• [Task requirements]
In the records below, find the line that contains "bowl: none [755,574,814,619]" and the line that contains "trash can: present [819,296,913,395]". Set down exactly those lines and every line between them, and nothing more.

=====

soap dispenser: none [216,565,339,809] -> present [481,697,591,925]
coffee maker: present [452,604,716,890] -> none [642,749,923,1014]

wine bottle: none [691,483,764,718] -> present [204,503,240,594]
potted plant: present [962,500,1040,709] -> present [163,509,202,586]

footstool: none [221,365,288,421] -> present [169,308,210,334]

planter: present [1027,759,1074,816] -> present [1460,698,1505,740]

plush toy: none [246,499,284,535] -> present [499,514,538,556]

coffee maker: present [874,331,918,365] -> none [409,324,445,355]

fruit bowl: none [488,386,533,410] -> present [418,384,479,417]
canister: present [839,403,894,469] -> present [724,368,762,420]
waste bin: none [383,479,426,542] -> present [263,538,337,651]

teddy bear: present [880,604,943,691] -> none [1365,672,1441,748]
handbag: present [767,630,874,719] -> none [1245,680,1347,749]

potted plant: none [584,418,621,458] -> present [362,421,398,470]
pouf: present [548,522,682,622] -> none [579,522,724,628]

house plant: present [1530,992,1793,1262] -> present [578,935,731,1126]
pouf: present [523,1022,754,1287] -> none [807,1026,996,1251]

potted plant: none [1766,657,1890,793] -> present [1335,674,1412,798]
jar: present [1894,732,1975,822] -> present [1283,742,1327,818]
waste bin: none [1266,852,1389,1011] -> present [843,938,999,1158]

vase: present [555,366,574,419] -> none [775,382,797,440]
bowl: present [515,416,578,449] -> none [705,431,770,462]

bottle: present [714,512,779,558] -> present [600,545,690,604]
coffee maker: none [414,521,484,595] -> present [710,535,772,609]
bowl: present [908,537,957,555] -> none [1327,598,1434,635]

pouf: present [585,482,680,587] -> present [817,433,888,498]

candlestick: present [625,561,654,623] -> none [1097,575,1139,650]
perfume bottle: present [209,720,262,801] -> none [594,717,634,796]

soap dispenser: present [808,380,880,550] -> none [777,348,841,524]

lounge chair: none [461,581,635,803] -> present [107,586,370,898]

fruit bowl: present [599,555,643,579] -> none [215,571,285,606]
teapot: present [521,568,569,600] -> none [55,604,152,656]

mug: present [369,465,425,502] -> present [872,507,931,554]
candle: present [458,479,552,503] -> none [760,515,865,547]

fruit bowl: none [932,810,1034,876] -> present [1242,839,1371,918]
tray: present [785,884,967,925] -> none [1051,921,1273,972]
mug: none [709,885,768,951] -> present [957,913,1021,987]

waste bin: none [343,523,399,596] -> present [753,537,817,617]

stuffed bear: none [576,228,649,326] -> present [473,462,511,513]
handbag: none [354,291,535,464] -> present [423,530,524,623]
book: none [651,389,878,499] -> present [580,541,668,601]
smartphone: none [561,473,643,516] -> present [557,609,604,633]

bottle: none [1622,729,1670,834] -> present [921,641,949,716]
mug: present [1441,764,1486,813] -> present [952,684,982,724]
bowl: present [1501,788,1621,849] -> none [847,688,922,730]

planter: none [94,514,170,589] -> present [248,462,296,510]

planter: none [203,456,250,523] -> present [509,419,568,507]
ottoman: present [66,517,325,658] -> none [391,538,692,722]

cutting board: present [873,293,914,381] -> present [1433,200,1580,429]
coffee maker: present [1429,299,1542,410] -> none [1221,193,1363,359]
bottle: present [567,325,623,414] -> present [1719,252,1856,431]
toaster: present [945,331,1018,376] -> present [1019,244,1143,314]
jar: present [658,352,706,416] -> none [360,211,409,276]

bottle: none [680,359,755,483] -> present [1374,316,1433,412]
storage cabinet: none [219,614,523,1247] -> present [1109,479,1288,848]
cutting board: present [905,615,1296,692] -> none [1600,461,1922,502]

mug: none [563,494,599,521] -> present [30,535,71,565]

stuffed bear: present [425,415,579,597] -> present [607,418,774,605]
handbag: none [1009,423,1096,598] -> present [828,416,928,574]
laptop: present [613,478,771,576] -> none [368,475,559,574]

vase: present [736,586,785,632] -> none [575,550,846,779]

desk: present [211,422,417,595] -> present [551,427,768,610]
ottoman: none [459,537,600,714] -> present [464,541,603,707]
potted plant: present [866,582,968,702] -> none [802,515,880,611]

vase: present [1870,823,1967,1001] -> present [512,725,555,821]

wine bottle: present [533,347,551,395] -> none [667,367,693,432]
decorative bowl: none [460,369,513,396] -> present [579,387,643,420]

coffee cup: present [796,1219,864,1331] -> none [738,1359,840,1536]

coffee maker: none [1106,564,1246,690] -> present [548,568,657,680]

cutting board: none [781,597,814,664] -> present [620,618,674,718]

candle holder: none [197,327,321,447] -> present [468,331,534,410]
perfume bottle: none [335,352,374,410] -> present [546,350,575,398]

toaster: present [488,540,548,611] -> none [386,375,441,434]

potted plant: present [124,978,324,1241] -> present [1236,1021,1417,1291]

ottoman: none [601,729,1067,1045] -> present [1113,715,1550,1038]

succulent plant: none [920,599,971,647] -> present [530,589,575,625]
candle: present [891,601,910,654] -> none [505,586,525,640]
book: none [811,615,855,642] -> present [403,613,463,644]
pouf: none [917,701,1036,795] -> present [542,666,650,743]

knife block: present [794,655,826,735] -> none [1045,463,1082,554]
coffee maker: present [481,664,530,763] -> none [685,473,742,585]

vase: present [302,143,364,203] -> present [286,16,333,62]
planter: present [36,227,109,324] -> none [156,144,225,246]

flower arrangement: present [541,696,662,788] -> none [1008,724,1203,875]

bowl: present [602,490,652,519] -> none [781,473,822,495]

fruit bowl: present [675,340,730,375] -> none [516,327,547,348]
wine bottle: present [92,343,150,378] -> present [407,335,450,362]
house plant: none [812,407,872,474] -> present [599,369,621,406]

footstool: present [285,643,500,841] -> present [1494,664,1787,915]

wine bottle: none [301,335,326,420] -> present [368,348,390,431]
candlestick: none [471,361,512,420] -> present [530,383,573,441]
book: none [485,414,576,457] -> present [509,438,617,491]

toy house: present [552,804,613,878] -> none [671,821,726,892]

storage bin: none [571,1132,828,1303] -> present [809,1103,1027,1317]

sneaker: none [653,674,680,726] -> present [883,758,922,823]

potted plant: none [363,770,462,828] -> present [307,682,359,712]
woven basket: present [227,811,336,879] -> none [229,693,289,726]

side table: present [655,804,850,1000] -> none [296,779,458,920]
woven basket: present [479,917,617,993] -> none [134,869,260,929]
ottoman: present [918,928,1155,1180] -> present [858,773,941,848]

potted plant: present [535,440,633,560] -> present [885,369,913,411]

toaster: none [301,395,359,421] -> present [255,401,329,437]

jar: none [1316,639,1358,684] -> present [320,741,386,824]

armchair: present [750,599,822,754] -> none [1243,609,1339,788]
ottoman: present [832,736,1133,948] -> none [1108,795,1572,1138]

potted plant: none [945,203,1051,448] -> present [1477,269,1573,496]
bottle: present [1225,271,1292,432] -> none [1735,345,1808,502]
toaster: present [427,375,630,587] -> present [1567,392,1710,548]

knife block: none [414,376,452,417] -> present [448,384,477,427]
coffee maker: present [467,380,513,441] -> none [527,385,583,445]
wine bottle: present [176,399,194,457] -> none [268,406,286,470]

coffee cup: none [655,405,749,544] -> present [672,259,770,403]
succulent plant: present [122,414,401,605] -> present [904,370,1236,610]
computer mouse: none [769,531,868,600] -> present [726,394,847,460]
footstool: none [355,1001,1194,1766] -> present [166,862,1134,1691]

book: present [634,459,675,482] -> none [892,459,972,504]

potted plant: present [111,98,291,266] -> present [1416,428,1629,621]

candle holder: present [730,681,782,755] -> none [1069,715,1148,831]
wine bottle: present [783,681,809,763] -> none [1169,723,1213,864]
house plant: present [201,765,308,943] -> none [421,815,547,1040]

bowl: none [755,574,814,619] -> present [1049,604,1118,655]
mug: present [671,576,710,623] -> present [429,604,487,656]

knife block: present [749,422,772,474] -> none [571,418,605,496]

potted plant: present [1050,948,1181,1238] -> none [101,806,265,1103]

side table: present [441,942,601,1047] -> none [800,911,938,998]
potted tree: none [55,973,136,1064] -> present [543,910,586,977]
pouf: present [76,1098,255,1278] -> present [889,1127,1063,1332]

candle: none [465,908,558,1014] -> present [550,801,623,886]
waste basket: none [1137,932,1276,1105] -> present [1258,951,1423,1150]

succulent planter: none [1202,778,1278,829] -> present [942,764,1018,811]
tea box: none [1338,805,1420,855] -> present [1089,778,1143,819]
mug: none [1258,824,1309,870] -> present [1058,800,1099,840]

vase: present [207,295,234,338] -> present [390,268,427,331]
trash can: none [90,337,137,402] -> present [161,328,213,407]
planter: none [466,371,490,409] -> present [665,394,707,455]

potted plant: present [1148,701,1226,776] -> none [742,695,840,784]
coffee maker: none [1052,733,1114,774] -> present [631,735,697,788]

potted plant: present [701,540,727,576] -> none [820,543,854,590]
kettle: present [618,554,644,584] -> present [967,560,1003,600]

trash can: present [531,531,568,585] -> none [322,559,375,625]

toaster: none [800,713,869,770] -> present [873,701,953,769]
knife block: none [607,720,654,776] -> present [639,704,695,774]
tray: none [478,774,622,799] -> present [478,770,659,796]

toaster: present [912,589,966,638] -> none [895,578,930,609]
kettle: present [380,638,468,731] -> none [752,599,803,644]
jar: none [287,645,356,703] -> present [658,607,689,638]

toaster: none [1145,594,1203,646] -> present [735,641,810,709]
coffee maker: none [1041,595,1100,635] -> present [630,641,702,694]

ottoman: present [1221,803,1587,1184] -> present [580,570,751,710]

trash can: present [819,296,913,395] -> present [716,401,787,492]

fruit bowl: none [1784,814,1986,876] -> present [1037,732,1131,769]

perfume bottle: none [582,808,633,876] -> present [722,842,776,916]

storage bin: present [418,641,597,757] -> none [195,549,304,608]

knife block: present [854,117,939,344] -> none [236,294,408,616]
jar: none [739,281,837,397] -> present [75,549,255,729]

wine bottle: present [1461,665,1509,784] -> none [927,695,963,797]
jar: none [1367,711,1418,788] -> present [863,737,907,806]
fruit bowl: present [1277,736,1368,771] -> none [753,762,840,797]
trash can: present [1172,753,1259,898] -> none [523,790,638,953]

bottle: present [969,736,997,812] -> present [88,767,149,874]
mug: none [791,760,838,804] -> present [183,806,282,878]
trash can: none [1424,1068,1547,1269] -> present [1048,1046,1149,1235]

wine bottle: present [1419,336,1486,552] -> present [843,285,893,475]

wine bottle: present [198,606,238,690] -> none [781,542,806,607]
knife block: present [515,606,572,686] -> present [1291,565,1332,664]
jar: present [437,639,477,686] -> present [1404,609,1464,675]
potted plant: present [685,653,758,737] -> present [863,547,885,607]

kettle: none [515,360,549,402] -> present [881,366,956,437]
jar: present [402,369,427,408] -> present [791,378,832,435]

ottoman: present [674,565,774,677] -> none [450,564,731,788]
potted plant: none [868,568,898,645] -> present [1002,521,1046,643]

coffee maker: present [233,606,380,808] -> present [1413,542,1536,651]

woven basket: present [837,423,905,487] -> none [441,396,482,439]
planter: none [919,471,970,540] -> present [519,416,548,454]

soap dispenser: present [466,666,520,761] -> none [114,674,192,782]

=====

• [Response]
bowl: none [755,574,814,619] -> present [1049,604,1118,655]
mug: present [671,576,710,623] -> present [429,604,487,656]

knife block: present [749,422,772,474] -> none [571,418,605,496]

potted plant: present [1050,948,1181,1238] -> none [101,806,265,1103]

side table: present [441,942,601,1047] -> none [800,911,938,998]
potted tree: none [55,973,136,1064] -> present [543,910,586,977]
pouf: present [76,1098,255,1278] -> present [889,1127,1063,1332]

candle: none [465,908,558,1014] -> present [550,801,623,886]
waste basket: none [1137,932,1276,1105] -> present [1258,951,1423,1150]

succulent planter: none [1202,778,1278,829] -> present [942,764,1018,811]
tea box: none [1338,805,1420,855] -> present [1089,778,1143,819]
mug: none [1258,824,1309,870] -> present [1058,800,1099,840]

vase: present [207,295,234,338] -> present [390,268,427,331]
trash can: none [90,337,137,402] -> present [161,328,213,407]
planter: none [466,371,490,409] -> present [665,394,707,455]

potted plant: present [1148,701,1226,776] -> none [742,695,840,784]
coffee maker: none [1052,733,1114,774] -> present [631,735,697,788]

potted plant: present [701,540,727,576] -> none [820,543,854,590]
kettle: present [618,554,644,584] -> present [967,560,1003,600]

trash can: present [531,531,568,585] -> none [322,559,375,625]

toaster: none [800,713,869,770] -> present [873,701,953,769]
knife block: none [607,720,654,776] -> present [639,704,695,774]
tray: none [478,774,622,799] -> present [478,770,659,796]

toaster: present [912,589,966,638] -> none [895,578,930,609]
kettle: present [380,638,468,731] -> none [752,599,803,644]
jar: none [287,645,356,703] -> present [658,607,689,638]

toaster: none [1145,594,1203,646] -> present [735,641,810,709]
coffee maker: none [1041,595,1100,635] -> present [630,641,702,694]

ottoman: present [1221,803,1587,1184] -> present [580,570,751,710]

trash can: present [819,296,913,395] -> present [716,401,787,492]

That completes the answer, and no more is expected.